- Dataset content -
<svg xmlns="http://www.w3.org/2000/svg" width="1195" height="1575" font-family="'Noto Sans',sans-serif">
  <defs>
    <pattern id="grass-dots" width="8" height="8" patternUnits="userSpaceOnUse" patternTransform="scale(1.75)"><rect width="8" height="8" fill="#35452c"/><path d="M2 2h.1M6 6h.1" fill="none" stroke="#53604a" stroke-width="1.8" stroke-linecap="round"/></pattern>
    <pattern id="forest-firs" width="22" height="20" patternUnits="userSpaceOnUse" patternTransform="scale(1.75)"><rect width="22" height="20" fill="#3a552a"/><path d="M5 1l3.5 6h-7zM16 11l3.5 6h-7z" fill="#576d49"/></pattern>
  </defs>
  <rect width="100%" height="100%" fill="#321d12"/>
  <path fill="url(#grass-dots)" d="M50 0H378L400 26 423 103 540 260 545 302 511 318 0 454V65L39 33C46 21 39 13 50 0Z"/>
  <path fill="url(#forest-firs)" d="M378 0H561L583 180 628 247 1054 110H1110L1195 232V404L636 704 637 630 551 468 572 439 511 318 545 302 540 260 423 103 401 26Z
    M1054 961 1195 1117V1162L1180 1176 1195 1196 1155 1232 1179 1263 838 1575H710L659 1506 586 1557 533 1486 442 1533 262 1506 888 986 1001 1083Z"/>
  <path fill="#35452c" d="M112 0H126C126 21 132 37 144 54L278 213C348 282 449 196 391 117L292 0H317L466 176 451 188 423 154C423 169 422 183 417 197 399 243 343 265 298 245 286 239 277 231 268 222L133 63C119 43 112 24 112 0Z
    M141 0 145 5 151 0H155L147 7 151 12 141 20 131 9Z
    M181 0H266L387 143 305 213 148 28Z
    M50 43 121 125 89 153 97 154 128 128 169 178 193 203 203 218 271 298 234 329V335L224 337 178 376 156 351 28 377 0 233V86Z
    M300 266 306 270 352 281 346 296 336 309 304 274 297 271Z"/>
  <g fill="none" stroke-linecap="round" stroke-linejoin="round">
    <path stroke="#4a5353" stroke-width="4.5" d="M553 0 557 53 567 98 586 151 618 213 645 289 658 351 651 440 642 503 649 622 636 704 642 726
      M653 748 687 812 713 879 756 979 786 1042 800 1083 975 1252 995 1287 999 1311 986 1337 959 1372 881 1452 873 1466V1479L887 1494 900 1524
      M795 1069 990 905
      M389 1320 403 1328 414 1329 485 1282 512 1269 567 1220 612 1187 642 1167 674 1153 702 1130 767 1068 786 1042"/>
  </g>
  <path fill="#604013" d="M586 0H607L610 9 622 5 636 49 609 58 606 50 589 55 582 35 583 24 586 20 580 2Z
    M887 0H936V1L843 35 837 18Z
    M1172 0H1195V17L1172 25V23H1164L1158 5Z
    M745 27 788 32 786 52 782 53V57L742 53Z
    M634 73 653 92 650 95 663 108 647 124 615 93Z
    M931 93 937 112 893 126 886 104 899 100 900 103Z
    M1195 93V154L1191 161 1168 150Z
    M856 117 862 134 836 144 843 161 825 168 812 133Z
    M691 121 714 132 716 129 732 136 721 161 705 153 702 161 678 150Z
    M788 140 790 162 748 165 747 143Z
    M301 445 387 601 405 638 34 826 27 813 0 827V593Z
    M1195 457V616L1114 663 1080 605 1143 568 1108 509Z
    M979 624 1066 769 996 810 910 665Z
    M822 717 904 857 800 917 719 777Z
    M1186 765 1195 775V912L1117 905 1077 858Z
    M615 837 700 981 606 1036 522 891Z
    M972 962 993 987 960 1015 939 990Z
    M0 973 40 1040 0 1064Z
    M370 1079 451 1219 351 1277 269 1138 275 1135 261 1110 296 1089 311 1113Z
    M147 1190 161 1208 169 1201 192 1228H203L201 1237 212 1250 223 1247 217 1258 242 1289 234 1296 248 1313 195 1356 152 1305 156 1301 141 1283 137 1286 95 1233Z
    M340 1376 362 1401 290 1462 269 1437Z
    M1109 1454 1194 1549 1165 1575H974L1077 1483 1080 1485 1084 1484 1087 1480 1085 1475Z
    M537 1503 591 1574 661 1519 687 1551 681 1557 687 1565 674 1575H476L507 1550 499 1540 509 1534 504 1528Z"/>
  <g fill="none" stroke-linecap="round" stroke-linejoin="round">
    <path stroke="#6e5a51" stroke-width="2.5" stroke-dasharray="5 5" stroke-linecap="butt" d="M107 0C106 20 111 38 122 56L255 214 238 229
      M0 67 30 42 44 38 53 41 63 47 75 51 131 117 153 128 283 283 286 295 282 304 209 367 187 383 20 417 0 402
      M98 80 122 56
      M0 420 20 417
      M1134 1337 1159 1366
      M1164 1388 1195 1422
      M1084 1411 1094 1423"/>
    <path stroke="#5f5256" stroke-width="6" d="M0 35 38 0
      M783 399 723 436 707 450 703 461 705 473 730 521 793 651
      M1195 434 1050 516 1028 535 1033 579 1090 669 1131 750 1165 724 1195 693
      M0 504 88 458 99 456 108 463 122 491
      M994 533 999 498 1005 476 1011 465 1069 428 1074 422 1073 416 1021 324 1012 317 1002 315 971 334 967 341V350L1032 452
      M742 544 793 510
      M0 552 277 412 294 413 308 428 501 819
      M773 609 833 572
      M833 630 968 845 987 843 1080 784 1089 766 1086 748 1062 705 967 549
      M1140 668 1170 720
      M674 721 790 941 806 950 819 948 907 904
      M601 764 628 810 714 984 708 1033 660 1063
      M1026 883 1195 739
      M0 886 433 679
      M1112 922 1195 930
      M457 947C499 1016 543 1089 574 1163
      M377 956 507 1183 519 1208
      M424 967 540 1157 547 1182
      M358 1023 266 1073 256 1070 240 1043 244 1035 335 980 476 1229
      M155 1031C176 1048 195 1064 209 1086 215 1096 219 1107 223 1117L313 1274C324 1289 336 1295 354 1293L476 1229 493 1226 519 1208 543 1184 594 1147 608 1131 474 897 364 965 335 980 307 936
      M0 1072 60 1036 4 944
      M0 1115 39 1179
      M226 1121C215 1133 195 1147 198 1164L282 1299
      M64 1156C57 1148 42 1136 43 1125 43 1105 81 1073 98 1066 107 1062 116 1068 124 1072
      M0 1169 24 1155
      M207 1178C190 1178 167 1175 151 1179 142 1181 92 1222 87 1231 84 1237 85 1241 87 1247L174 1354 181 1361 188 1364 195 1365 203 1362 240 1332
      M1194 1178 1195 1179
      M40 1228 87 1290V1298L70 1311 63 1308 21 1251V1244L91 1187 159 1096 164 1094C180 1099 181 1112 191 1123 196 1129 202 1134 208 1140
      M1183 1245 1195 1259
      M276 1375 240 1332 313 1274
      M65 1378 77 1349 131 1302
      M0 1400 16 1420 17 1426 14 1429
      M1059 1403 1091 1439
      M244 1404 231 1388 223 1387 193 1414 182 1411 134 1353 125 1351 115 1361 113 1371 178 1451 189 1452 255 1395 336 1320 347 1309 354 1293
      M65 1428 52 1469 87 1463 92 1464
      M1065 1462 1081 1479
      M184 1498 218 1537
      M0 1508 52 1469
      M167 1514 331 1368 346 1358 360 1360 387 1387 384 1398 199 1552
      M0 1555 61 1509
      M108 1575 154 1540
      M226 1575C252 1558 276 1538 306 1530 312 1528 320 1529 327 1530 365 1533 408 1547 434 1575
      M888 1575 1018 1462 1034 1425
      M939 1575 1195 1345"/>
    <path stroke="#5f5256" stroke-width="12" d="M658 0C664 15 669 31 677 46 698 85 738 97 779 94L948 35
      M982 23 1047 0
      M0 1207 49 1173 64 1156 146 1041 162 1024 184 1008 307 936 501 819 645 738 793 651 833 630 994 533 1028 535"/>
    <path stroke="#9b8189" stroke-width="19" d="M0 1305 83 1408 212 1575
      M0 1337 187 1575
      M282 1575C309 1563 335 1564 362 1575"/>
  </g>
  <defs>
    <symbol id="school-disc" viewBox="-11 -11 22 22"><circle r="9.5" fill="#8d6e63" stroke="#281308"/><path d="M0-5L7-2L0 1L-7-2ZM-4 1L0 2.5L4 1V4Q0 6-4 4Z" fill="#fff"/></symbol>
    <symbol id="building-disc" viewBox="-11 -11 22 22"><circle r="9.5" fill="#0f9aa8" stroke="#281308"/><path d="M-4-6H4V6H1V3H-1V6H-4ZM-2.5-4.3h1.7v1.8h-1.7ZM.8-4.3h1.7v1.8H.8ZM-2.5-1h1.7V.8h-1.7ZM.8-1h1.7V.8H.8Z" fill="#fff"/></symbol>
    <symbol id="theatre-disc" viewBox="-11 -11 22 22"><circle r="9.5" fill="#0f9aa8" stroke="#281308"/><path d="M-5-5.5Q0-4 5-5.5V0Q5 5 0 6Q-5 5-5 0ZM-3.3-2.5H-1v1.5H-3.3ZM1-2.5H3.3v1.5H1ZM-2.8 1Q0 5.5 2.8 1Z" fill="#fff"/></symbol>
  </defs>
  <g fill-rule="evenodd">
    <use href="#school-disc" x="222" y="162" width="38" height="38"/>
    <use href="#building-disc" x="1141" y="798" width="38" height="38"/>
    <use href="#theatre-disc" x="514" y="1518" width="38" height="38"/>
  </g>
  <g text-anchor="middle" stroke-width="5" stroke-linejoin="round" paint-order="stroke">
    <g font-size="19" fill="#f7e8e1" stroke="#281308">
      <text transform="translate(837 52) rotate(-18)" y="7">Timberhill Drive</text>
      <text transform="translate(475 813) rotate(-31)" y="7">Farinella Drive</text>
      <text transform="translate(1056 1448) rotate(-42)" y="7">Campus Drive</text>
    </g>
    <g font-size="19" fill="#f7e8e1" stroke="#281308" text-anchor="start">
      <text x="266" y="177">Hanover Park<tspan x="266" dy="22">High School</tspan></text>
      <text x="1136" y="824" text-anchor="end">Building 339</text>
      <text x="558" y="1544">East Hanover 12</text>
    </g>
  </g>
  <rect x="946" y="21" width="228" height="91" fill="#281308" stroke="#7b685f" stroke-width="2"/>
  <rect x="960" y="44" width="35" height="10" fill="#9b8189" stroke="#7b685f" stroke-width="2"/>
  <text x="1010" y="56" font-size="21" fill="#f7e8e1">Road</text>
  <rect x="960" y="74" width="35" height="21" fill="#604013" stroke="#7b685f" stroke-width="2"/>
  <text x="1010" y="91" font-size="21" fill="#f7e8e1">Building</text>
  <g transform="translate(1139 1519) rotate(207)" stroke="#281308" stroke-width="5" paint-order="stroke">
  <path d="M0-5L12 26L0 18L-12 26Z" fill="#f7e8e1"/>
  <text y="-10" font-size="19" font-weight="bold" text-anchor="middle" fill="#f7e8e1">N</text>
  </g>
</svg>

- About this exercise -
Your answer must be the lines above from the one containing "M615 837 700 981 606 1036 522 891Z" to the one containing "M358 1023 266", both included, restated word for word.

- Exercise result -
    M615 837 700 981 606 1036 522 891Z
    M972 962 993 987 960 1015 939 990Z
    M0 973 40 1040 0 1064Z
    M370 1079 451 1219 351 1277 269 1138 275 1135 261 1110 296 1089 311 1113Z
    M147 1190 161 1208 169 1201 192 1228H203L201 1237 212 1250 223 1247 217 1258 242 1289 234 1296 248 1313 195 1356 152 1305 156 1301 141 1283 137 1286 95 1233Z
    M340 1376 362 1401 290 1462 269 1437Z
    M1109 1454 1194 1549 1165 1575H974L1077 1483 1080 1485 1084 1484 1087 1480 1085 1475Z
    M537 1503 591 1574 661 1519 687 1551 681 1557 687 1565 674 1575H476L507 1550 499 1540 509 1534 504 1528Z"/>
  <g fill="none" stroke-linecap="round" stroke-linejoin="round">
    <path stroke="#6e5a51" stroke-width="2.5" stroke-dasharray="5 5" stroke-linecap="butt" d="M107 0C106 20 111 38 122 56L255 214 238 229
      M0 67 30 42 44 38 53 41 63 47 75 51 131 117 153 128 283 283 286 295 282 304 209 367 187 383 20 417 0 402
      M98 80 122 56
      M0 420 20 417
      M1134 1337 1159 1366
      M1164 1388 1195 1422
      M1084 1411 1094 1423"/>
    <path stroke="#5f5256" stroke-width="6" d="M0 35 38 0
      M783 399 723 436 707 450 703 461 705 473 730 521 793 651
      M1195 434 1050 516 1028 535 1033 579 1090 669 1131 750 1165 724 1195 693
      M0 504 88 458 99 456 108 463 122 491
      M994 533 999 498 1005 476 1011 465 1069 428 1074 422 1073 416 1021 324 1012 317 1002 315 971 334 967 341V350L1032 452
      M742 544 793 510
      M0 552 277 412 294 413 308 428 501 819
      M773 609 833 572
      M833 630 968 845 987 843 1080 784 1089 766 1086 748 1062 705 967 549
      M1140 668 1170 720
      M674 721 790 941 806 950 819 948 907 904
      M601 764 628 810 714 984 708 1033 660 1063
      M1026 883 1195 739
      M0 886 433 679
      M1112 922 1195 930
      M457 947C499 1016 543 1089 574 1163
      M377 956 507 1183 519 1208
      M424 967 540 1157 547 1182
      M358 1023 266 1073 256 1070 240 1043 244 1035 335 980 476 1229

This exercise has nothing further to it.